Sentii la doccia scorrere nel bagno e movimenti intorno a me ma stavo alla deriva a quel punto. Ancora trattenuto com’ero, riflettevo semplicemente sugli eventi della giornata, sorridendo interiormente alla moltitudine di sensazioni piacevoli.
Il tempo mi sfuggì di nuovo. Potrei aver dormito momentaneamente. La prossima cosa che seppi fu che stavo ancora sdraiato sul letto ma le restrizioni erano sparite. Mi sentivo un po’ sognante se ha senso?
“Dai, Adrian. Dove sono le tue maniere?”
I miei occhi si spalancarono alle parole di Karen. Mi sollevai dal letto e posai i piedi un po’ con cautela sul tappeto. Per un momento mi sentii un po’ instabile. L’orologio sul muro diceva che si avvicinava alle 19.
Karen, Richard e Mandy stavano lì, tutti ora vestiti. Dopo gli eventi del pomeriggio, la mia nudità sembrava normale. Karen venne da me e, prendendo il mio ancora gonfio ma ora flaccido cazzo, mi portò dagli ospiti. Nonostante l’attività precedente, sentii me stesso indurirmi al suo tocco.
Mantenne la presa mentre stringevo la mano a Richard e lo ringraziai per il pomeriggio. Ricambiò e disse che il piacere era tutto suo. Diventai rapidamente completamente duro e quando Mandy venne avanti per abbracciarmi il mio cazzo premette forte contro la sua pancia. Mi baciò sulle guance e il suo abbraccio indugiò mentre ci ringraziavamo a vicenda.
Karen, ancora tenendo il mio ora di nuovo molto duro cazzo, mi portò alla porta mentre Richard e Mandy stavano partendo per salutarli adeguatamente. Poi mi portò indietro al divano e gesticolò per farmi sedere accanto a lei. Tutto il tempo mantenne la presa. Stavo iniziando a stillare pre-cum di nuovo e usò il pollice per strofinarlo intorno alla mia cappella gonfia, rendendola lucida.
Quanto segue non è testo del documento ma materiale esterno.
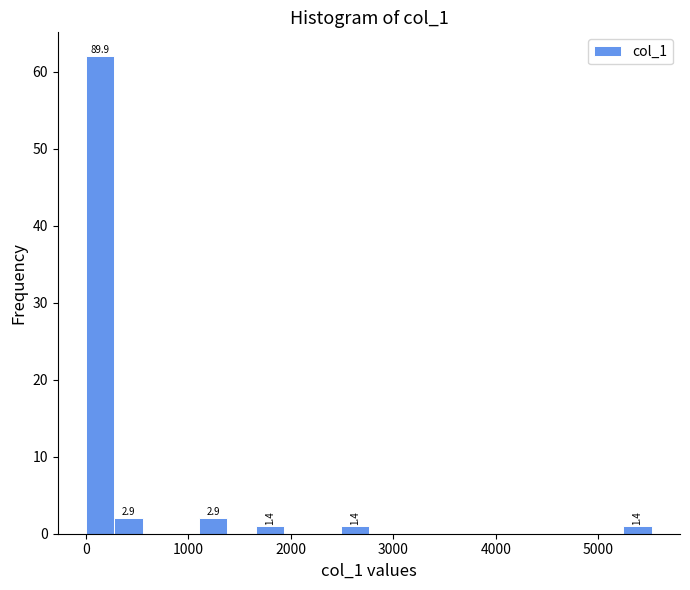

Read against the x-axis, roughly where is the centre of the tallest bar?

100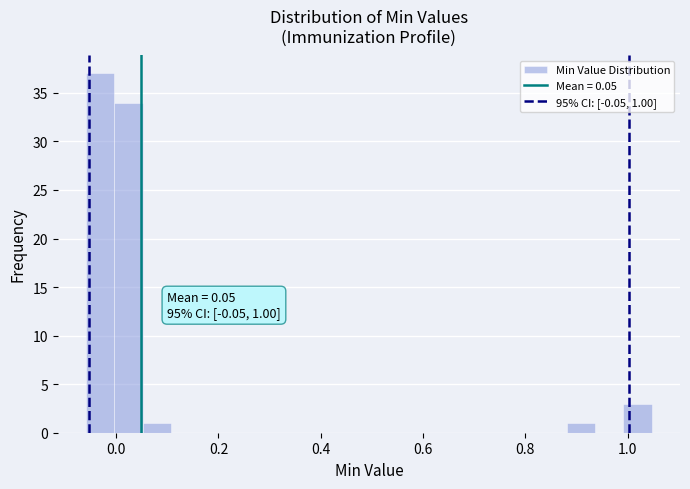

Read against the x-axis, roughly where is the centre of the tallest bar?

-0.04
“Bene. Dovremmo davvero mangiare ma poiché non hai niente di adatto da indossare al ristorante ho prenotato il servizio in camera. Una volta mangiato ho prenotato una sessione spa per noi di sopra un po’ dopo. Possiamo salire nelle vestaglie dell’hotel.”
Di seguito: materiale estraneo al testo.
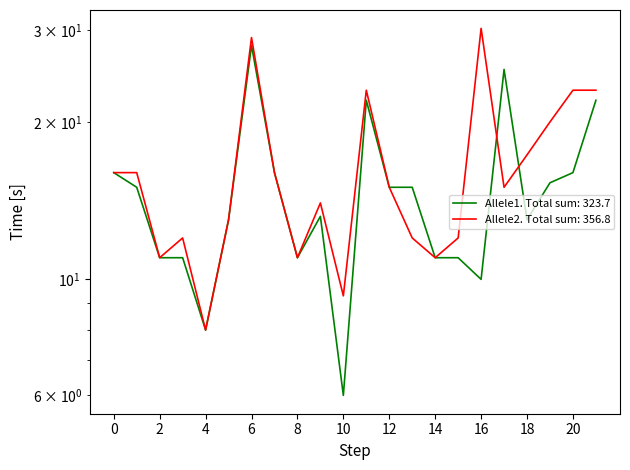

What is the difference between the second highest and second lowest values in the Allele2 series?

19.7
Ci fu un bussare alla porta.
“Sarà il cibo. Vai ad aprirgli.”
Mi alzai ma esitai leggermente data la mia nudità e il mio cazzo duro gocciolante.
“Sbrigati. Ho fame.”
Ero ancora un po’ esitante e aprii la porta cercando di coprirmi. Guardai fuori e c’era una bella giovane signora in uniforme con un carrello carico di cibo, vino e acqua in bottiglia. Indossava un badge con nome – Sara. Era piuttosto alta, quasi della mia altezza.
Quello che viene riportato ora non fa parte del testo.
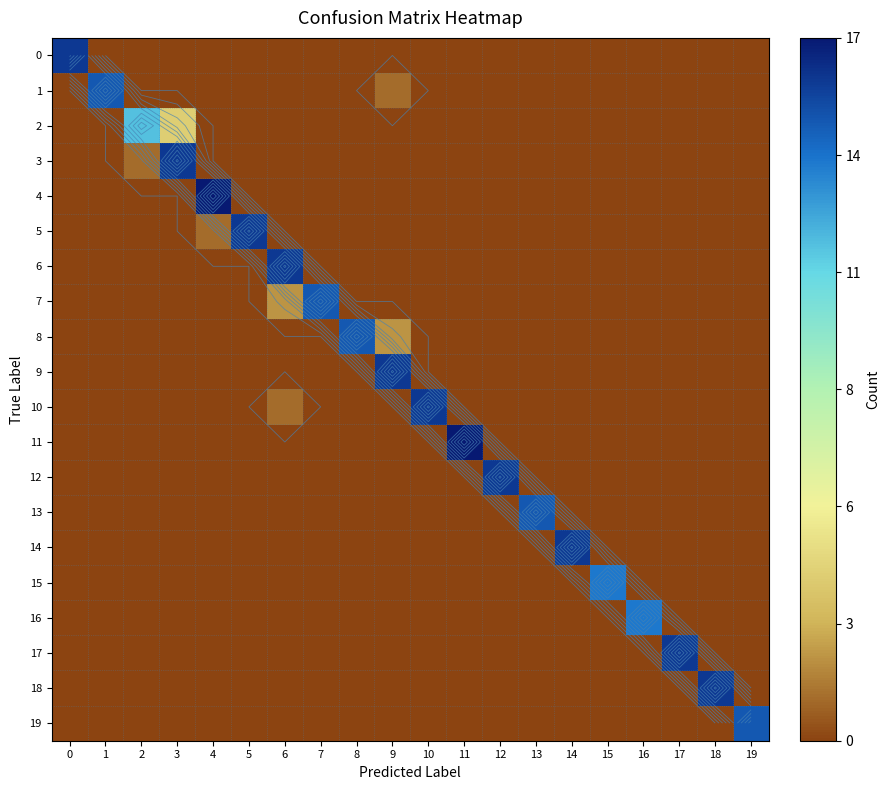

True or false: 16 has a value of 0 at 4.

True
Sara indossava una camicetta bianca che sembrava un po’ stretta sul seno e una gonna corta. Notai che i suoi capezzoli erano duri. Le gambe erano nude. Immagino che il suo lavoro la tenesse abbastanza calda da evitare collant o calze.
“Mi dispiace ma non sono presentabile.”
“Non preoccuparti, ho portato il pranzo prima. È bello mettere un volto al corpo.”